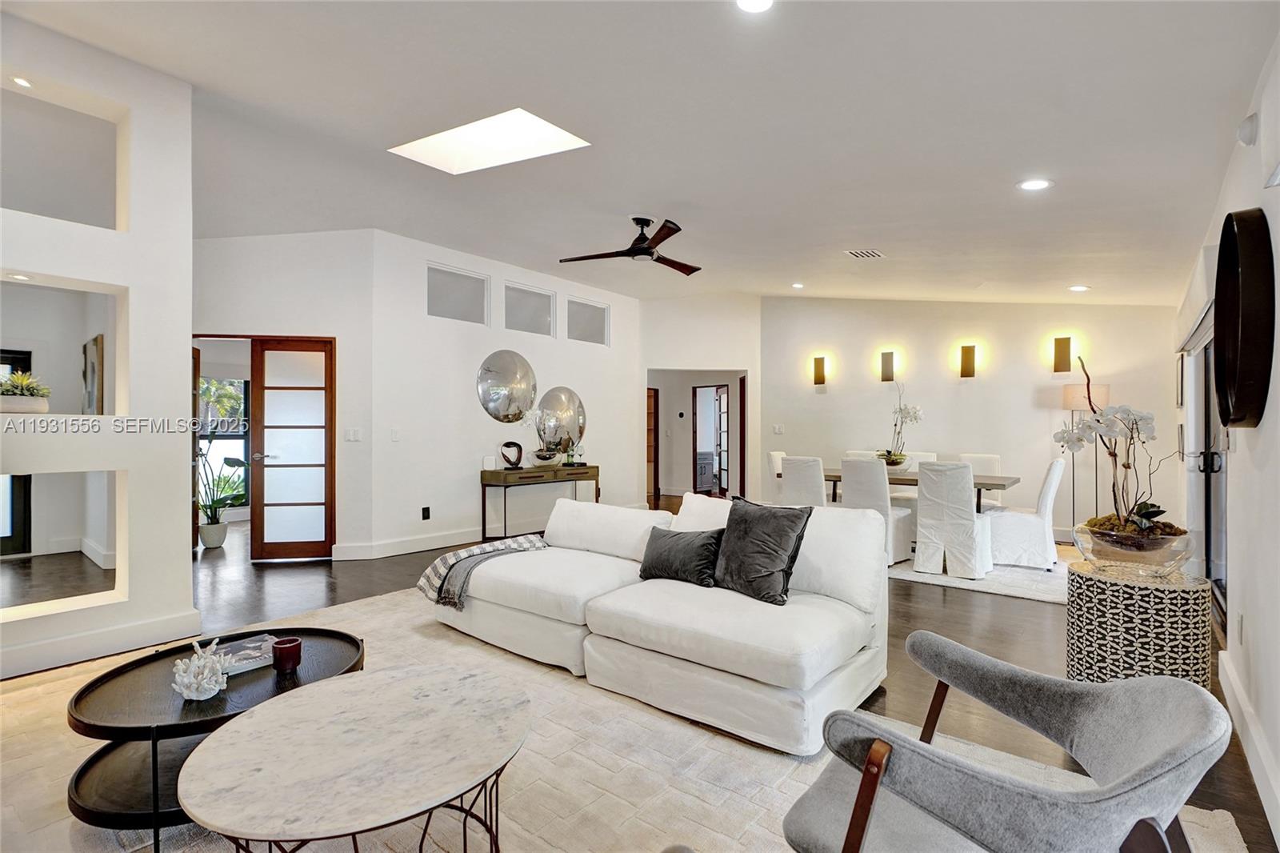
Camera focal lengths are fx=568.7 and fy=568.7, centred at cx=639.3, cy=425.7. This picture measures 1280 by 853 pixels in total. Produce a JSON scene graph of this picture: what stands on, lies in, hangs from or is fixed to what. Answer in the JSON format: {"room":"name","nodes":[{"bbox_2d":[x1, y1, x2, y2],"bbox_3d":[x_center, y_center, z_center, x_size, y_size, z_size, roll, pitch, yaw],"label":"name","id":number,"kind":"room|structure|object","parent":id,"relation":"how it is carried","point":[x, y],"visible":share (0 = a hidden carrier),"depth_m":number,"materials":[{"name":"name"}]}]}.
{"room":"living room","nodes":[
{"label":"living room","id":0,"kind":"room"},
{"bbox_2d":[0,12,197,684],"bbox_3d":[-3.641,-0.437,2.483,0.530,3.389,2.834,0,0,39],"label":"left wall","id":1,"kind":"structure","parent":0,"point":[186,364],"depth_m":3.16,"materials":[{"name":"white paint"}]},
{"bbox_2d":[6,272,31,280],"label":"recessed light","id":2,"kind":"object","parent":1,"relation":"in","point":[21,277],"visible":0.98,"depth_m":3.00,"materials":[{"name":"white"}]},
{"bbox_2d":[10,75,33,87],"bbox_3d":[-3.052,-1.699,2.807,0.095,0.013,0.095,0,0,39],"label":"recessed light","id":3,"kind":"object","parent":1,"relation":"in","point":[18,81],"visible":0.96,"depth_m":2.81,"materials":[{"name":"white"}]},
{"bbox_2d":[0,370,51,413],"bbox_3d":[-3.256,-0.177,2.968,0.287,0.229,0.301,0,0,39],"label":"potted plant","id":4,"kind":"object","parent":1,"relation":"in","point":[29,391],"visible":0.93,"depth_m":2.93,"materials":[{"name":"plant"}]},
{"bbox_2d":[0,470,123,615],"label":"wall niche","id":5,"kind":"object","parent":1,"relation":"in","point":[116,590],"visible":0.94,"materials":[{"name":"white paint"}]},
{"bbox_2d":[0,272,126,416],"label":"wall niche","id":6,"kind":"object","parent":1,"relation":"in","point":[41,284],"visible":0.84,"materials":[{"name":"white paint"}]},
{"bbox_2d":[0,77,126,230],"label":"wall niche","id":7,"kind":"object","parent":1,"relation":"in","point":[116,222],"visible":0.81,"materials":[{"name":"white paint"}]},
{"bbox_2d":[81,333,103,414],"bbox_3d":[-4.451,-0.362,4.640,0.388,0.671,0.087,0,0,39],"label":"picture","id":8,"kind":"object","parent":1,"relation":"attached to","point":[94,351],"visible":0.91,"depth_m":4.54},
{"bbox_2d":[0,607,204,678],"bbox_3d":[-3.325,1.170,2.584,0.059,0.134,1.953,0,0,39],"label":"baseboard","id":9,"kind":"structure","parent":1,"relation":"attached to","point":[69,642],"depth_m":3.05,"materials":[{"name":"white paint"}]},
{"bbox_2d":[193,230,372,558],"bbox_3d":[-3.613,-0.320,5.302,2.179,3.127,0.164,0,0,-9],"label":"door wall","id":10,"kind":"structure","parent":0,"point":[311,257],"depth_m":5.32,"materials":[{"name":"white paint"}]},
{"bbox_2d":[248,335,335,562],"bbox_3d":[-3.245,0.220,5.341,0.681,2.035,0.164,0,0,-8],"label":"french door","id":11,"kind":"structure","parent":10,"relation":"in","point":[266,543],"depth_m":5.33,"materials":[{"name":"brown wood"}]},
{"bbox_2d":[344,427,361,441],"bbox_3d":[-2.702,0.081,5.344,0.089,0.127,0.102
==============================
An exact transcription of the data above is needed, without the pictures.

* Answer section *
Camera focal lengths are fx=568.7 and fy=568.7, centred at cx=639.3, cy=425.7. This picture measures 1280 by 853 pixels in total. Produce a JSON scene graph of this picture: what stands on, lies in, hangs from or is fixed to what. Answer in the JSON format: {"room":"name","nodes":[{"bbox_2d":[x1, y1, x2, y2],"bbox_3d":[x_center, y_center, z_center, x_size, y_size, z_size, roll, pitch, yaw],"label":"name","id":number,"kind":"room|structure|object","parent":id,"relation":"how it is carried","point":[x, y],"visible":share (0 = a hidden carrier),"depth_m":number,"materials":[{"name":"name"}]}]}.
{"room":"living room","nodes":[
{"label":"living room","id":0,"kind":"room"},
{"bbox_2d":[0,12,197,684],"bbox_3d":[-3.641,-0.437,2.483,0.530,3.389,2.834,0,0,39],"label":"left wall","id":1,"kind":"structure","parent":0,"point":[186,364],"depth_m":3.16,"materials":[{"name":"white paint"}]},
{"bbox_2d":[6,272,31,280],"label":"recessed light","id":2,"kind":"object","parent":1,"relation":"in","point":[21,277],"visible":0.98,"depth_m":3.00,"materials":[{"name":"white"}]},
{"bbox_2d":[10,75,33,87],"bbox_3d":[-3.052,-1.699,2.807,0.095,0.013,0.095,0,0,39],"label":"recessed light","id":3,"kind":"object","parent":1,"relation":"in","point":[18,81],"visible":0.96,"depth_m":2.81,"materials":[{"name":"white"}]},
{"bbox_2d":[0,370,51,413],"bbox_3d":[-3.256,-0.177,2.968,0.287,0.229,0.301,0,0,39],"label":"potted plant","id":4,"kind":"object","parent":1,"relation":"in","point":[29,391],"visible":0.93,"depth_m":2.93,"materials":[{"name":"plant"}]},
{"bbox_2d":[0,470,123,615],"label":"wall niche","id":5,"kind":"object","parent":1,"relation":"in","point":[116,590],"visible":0.94,"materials":[{"name":"white paint"}]},
{"bbox_2d":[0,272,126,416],"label":"wall niche","id":6,"kind":"object","parent":1,"relation":"in","point":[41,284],"visible":0.84,"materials":[{"name":"white paint"}]},
{"bbox_2d":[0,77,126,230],"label":"wall niche","id":7,"kind":"object","parent":1,"relation":"in","point":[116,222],"visible":0.81,"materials":[{"name":"white paint"}]},
{"bbox_2d":[81,333,103,414],"bbox_3d":[-4.451,-0.362,4.640,0.388,0.671,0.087,0,0,39],"label":"picture","id":8,"kind":"object","parent":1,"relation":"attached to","point":[94,351],"visible":0.91,"depth_m":4.54},
{"bbox_2d":[0,607,204,678],"bbox_3d":[-3.325,1.170,2.584,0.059,0.134,1.953,0,0,39],"label":"baseboard","id":9,"kind":"structure","parent":1,"relation":"attached to","point":[69,642],"depth_m":3.05,"materials":[{"name":"white paint"}]},
{"bbox_2d":[193,230,372,558],"bbox_3d":[-3.613,-0.320,5.302,2.179,3.127,0.164,0,0,-9],"label":"door wall","id":10,"kind":"structure","parent":0,"point":[311,257],"depth_m":5.32,"materials":[{"name":"white paint"}]},
{"bbox_2d":[248,335,335,562],"bbox_3d":[-3.245,0.220,5.341,0.681,2.035,0.164,0,0,-8],"label":"french door","id":11,"kind":"structure","parent":10,"relation":"in","point":[266,543],"depth_m":5.33,"materials":[{"name":"brown wood"}]},
{"bbox_2d":[344,427,361,441],"bbox_3d":[-2.702,0.081,5.344,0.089,0.127,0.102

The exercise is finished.